# Job:
Pull out every line of the items below that contains the string "August", matching case exactly.

# Dataset records:

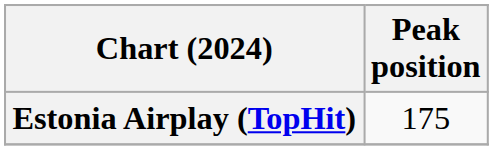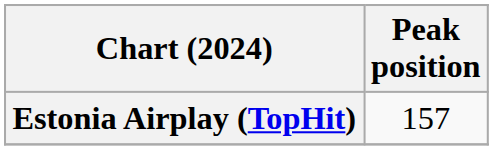Estonia Airplay (TopHit) | Peak position: 175 -> 157
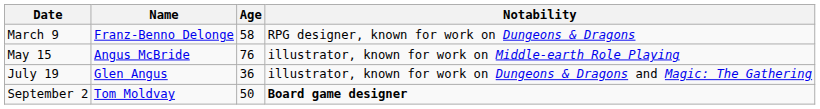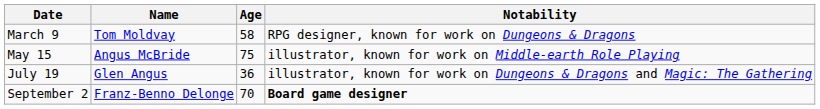March 9 | Name: Franz-Benno Delonge -> Tom Moldvay
May 15 | Age: 76 -> 75
September 2 | Name: Tom Moldvay -> Franz-Benno Delonge
September 2 | Age: 50 -> 70
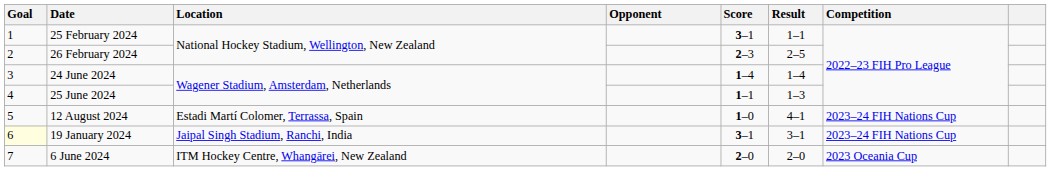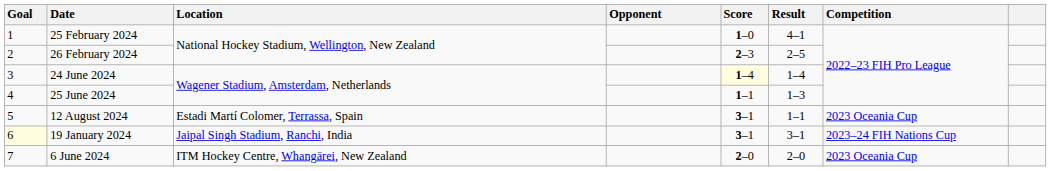25 February 2024 | Score: 3–1 -> 1–0
25 February 2024 | Result: 1–1 -> 4–1
24 June 2024 | Score: no background -> lightyellow background
12 August 2024 | Score: 1–0 -> 3–1
12 August 2024 | Result: 4–1 -> 1–1
12 August 2024 | Competition: 2023–24 FIH Nations Cup -> 2023 Oceania Cup
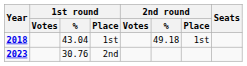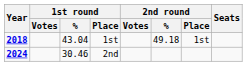2nd | Year: 2023 -> 2024
2nd | 1st round / %: 30.76 -> 30.46
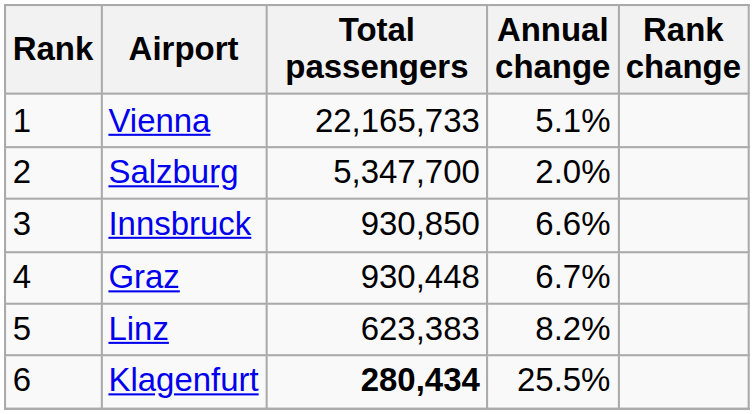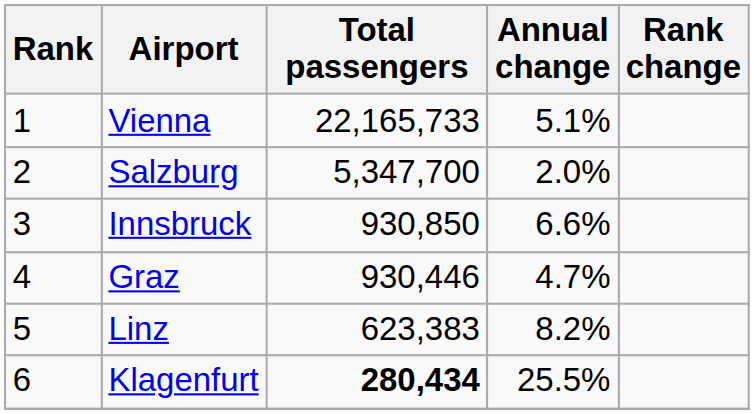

# Expected answer:
12 August 2024 | Score: 1–0 -> 3–1
12 August 2024 | Result: 4–1 -> 1–1
12 August 2024 | Competition: 2023–24 FIH Nations Cup -> 2023 Oceania Cup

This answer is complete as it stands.